» TASK GOAL: Transcribe every one of the following items line by line, without changing any character.

[Records in a dataset]

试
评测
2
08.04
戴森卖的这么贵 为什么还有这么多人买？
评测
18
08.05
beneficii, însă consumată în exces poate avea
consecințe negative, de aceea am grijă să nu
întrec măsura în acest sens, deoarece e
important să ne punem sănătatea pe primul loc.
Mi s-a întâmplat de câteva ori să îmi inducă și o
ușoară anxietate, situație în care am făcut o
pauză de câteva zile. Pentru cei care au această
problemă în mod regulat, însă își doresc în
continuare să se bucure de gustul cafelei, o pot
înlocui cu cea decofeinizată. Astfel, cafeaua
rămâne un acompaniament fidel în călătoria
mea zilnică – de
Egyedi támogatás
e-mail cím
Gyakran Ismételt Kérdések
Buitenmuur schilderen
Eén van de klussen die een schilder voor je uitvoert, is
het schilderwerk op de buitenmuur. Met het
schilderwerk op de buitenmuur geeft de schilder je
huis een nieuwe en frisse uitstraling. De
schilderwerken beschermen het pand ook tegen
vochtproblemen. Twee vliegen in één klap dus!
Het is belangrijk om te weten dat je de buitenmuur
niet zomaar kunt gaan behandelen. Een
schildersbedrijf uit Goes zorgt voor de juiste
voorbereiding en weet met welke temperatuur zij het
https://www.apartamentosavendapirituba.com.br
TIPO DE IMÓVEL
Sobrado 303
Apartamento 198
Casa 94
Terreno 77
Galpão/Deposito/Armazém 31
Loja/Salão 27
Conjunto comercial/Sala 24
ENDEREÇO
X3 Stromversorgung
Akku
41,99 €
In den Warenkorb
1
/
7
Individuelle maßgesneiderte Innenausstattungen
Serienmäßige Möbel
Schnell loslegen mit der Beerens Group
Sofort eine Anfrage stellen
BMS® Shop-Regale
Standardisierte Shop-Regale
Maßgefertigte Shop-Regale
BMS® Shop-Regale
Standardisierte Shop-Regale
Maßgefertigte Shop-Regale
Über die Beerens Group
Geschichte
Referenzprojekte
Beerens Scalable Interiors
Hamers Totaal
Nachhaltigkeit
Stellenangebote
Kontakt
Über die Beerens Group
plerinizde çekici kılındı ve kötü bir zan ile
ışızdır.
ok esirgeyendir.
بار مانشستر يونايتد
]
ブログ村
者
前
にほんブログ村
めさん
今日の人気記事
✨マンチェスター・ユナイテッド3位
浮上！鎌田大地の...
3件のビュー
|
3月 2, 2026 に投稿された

» RESPONSE TO THIS EXERCISE:
试
评测
2
08.04
戴森卖的这么贵 为什么还有这么多人买？
评测
18
08.05
beneficii, însă consumată în exces poate avea
consecințe negative, de aceea am grijă să nu
întrec măsura în acest sens, deoarece e
important să ne punem sănătatea pe primul loc.
Mi s-a întâmplat de câteva ori să îmi inducă și o
ușoară anxietate, situație în care am făcut o
pauză de câteva zile. Pentru cei care au această
problemă în mod regulat, însă își doresc în
continuare să se bucure de gustul cafelei, o pot
înlocui cu cea decofeinizată. Astfel, cafeaua
rămâne un acompaniament fidel în călătoria
mea zilnică – de
Egyedi támogatás
e-mail cím
Gyakran Ismételt Kérdések
Buitenmuur schilderen
Eén van de klussen die een schilder voor je uitvoert, is
het schilderwerk op de buitenmuur. Met het
schilderwerk op de buitenmuur geeft de schilder je
huis een nieuwe en frisse uitstraling. De
schilderwerken beschermen het pand ook tegen
vochtproblemen. Twee vliegen in één klap dus!
Het is belangrijk om te weten dat je de buitenmuur
niet zomaar kunt gaan behandelen. Een
schildersbedrijf uit Goes zorgt voor de juiste
voorbereiding en weet met welke temperatuur zij het
https://www.apartamentosavendapirituba.com.br
TIPO DE IMÓVEL
Sobrado 303
Apartamento 198
Casa 94
Terreno 77
Galpão/Deposito/Armazém 31
Loja/Salão 27
Conjunto comercial/Sala 24
ENDEREÇO
X3 Stromversorgung
Akku
41,99 €
In den Warenkorb
1
/
7
Individuelle maßgesneiderte Innenausstattungen
Serienmäßige Möbel
Schnell loslegen mit der Beerens Group
Sofort eine Anfrage stellen
BMS® Shop-Regale
Standardisierte Shop-Regale
Maßgefertigte Shop-Regale
BMS® Shop-Regale
Standardisierte Shop-Regale
Maßgefertigte Shop-Regale
Über die Beerens Group
Geschichte
Referenzprojekte
Beerens Scalable Interiors
Hamers Totaal
Nachhaltigkeit
Stellenangebote
Kontakt
Über die Beerens Group
plerinizde çekici kılındı ve kötü bir zan ile
ışızdır.
ok esirgeyendir.
بار مانشستر يونايتد
]
ブログ村
者
前
にほんブログ村
めさん
今日の人気記事
✨マンチェスター・ユナイテッド3位
浮上！鎌田大地の...
3件のビュー
|
3月 2, 2026 に投稿された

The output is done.